最も安定した核廃棄物ガラスの作成を目指す人々が直面する重要な問題は、寿命の問題です。 しかし、劣化したガラスを安定させようとしている考古学修復家にとって、湿気を除去してガラスのひび割れや飛散を防ぐという、より緊急の課題がある。 考古学用ガラスは、虹色の腐食層の上にアクリル樹脂を塗布して強化することができます。 「それは実際にはガラス自体[の一部]なので、保護する必要があります」とチャムルクオール氏は言います。
私たちがガラスを使用してきた期間にもかかわらず、その構造と組成がガラスの安定性にどのような影響を与えるかを完全に理解するには、まだ長い道のりがあります。 「ガラスの組成からガラスの融解温度を完全に正確に推測することがまだできないことに驚いています。非常に少量の追加元素が大きな影響を与える可能性があります。これはまさにちょっとした闇の芸術です。」とソープは思索します。

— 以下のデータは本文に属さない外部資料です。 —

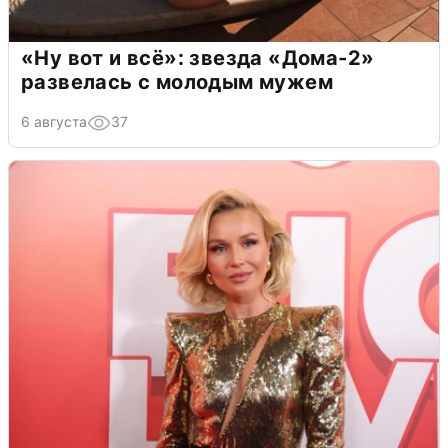
«Ну вот и всё»: звезда «Дома-2»
развелась с молодым мужем
6 августа
37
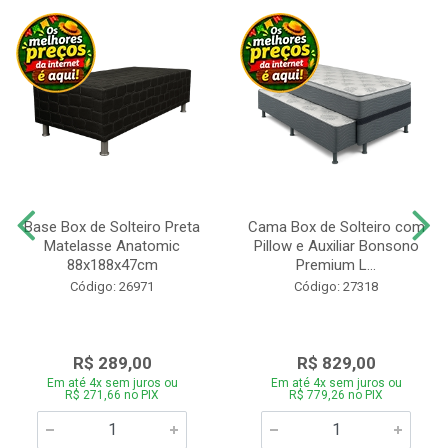
Base Box de Solteiro Preta
Cama Box de Solteiro com
Matelasse Anatomic
Pillow e Auxiliar Bonsono
88x188x47cm
Premium L...
Código: 26971
Código: 27318
R$ 289,00
R$ 829,00
Em até 4x sem juros ou
Em até 4x sem juros ou
R$ 271,66 no PIX
R$ 779,26 no PIX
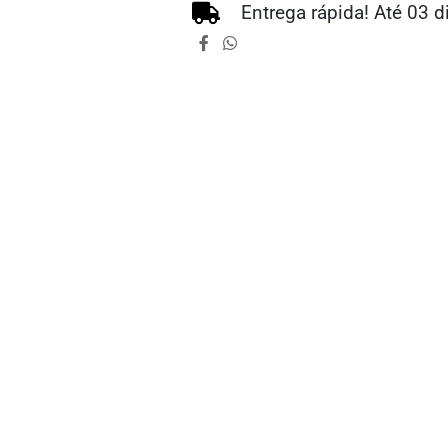
Entrega rápida! Até 03 d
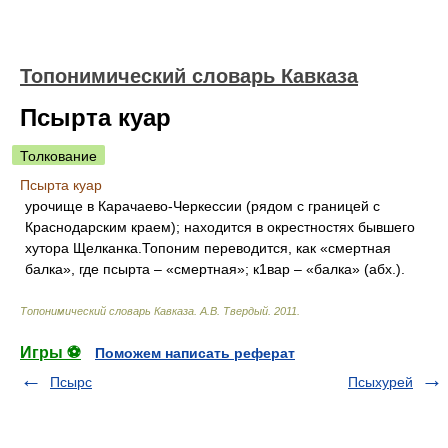
Топонимический словарь Кавказа
Псырта куар
Толкование
Псырта куар
урочище в Карачаево-Черкессии (рядом с границей с
Краснодарским краем); находится в окрестностях бывшего
хутора Щелканка.Топоним переводится, как «смертная
балка», где псырта – «смертная»; к1вар – «балка» (абх.).
Топонимический словарь Кавказа
.
А.В. Твердый
.
2011
.
Игры ⚽
Поможем написать реферат
Псырс
Псыхурей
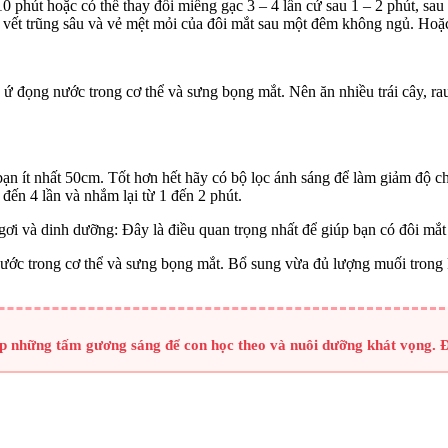
 phút hoặc có thể thay đổi miếng gạc 3 – 4 lần cứ sau 1 – 2 phút, sau
, vết trũng sâu và vẻ mệt mỏi của đôi mắt sau một đêm không ngủ. Hoặc
 đọng nước trong cơ thể và sưng bọng mắt. Nên ăn nhiều trái cây, rau
n ít nhất 50cm. Tốt hơn hết hãy có bộ lọc ánh sáng để làm giảm độ c
đến 4 lần và nhắm lại từ 1 đến 2 phút.
ngơi và dinh dưỡng: Đây là điều quan trọng nhất để giúp bạn có đôi mắ
ớc trong cơ thể và sưng bọng mắt. Bổ sung vừa đủ lượng muối trong 
ợp những tấm gương sáng để con học theo và nuôi dưỡng khát vọng. Đ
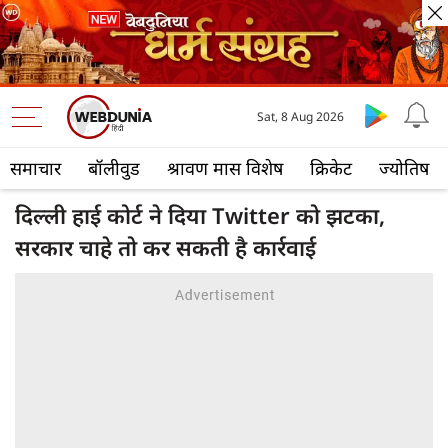
Sat, 8 Aug 2026
समाचार
बॉलीवुड
श्रावण मास विशेष
क्रिकेट
ज्योतिष
दिल्ली हाई कोर्ट ने दिया Twitter को झटका,
सरकार चाहे तो कर सकती है कार्रवाई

シェフィールドでの彼女の仕事は今後も続き、いくつかのプロジェクトは彼女に引き継がれ、50 年以上続いています。 たとえば、英国ダービーシャーにあるバリドン採石場では、世界で最も長く続いている「ガラス埋設」実験が行われている。 その目的は、セメントに包まれた廃棄物と並んで、ガラス固化核廃棄物が経験するアルカリ性条件下で考古学的ガラスの劣化をテストすることである(J. Glass Stud. 14 149)。 この実験は500年間継続する予定だ。 大学自体がそれだけの期間存続するかどうかはまだ分からないが、大学が私たちを守るために取り組んでいる核廃棄物に関しては、間違いなく存続するだろう。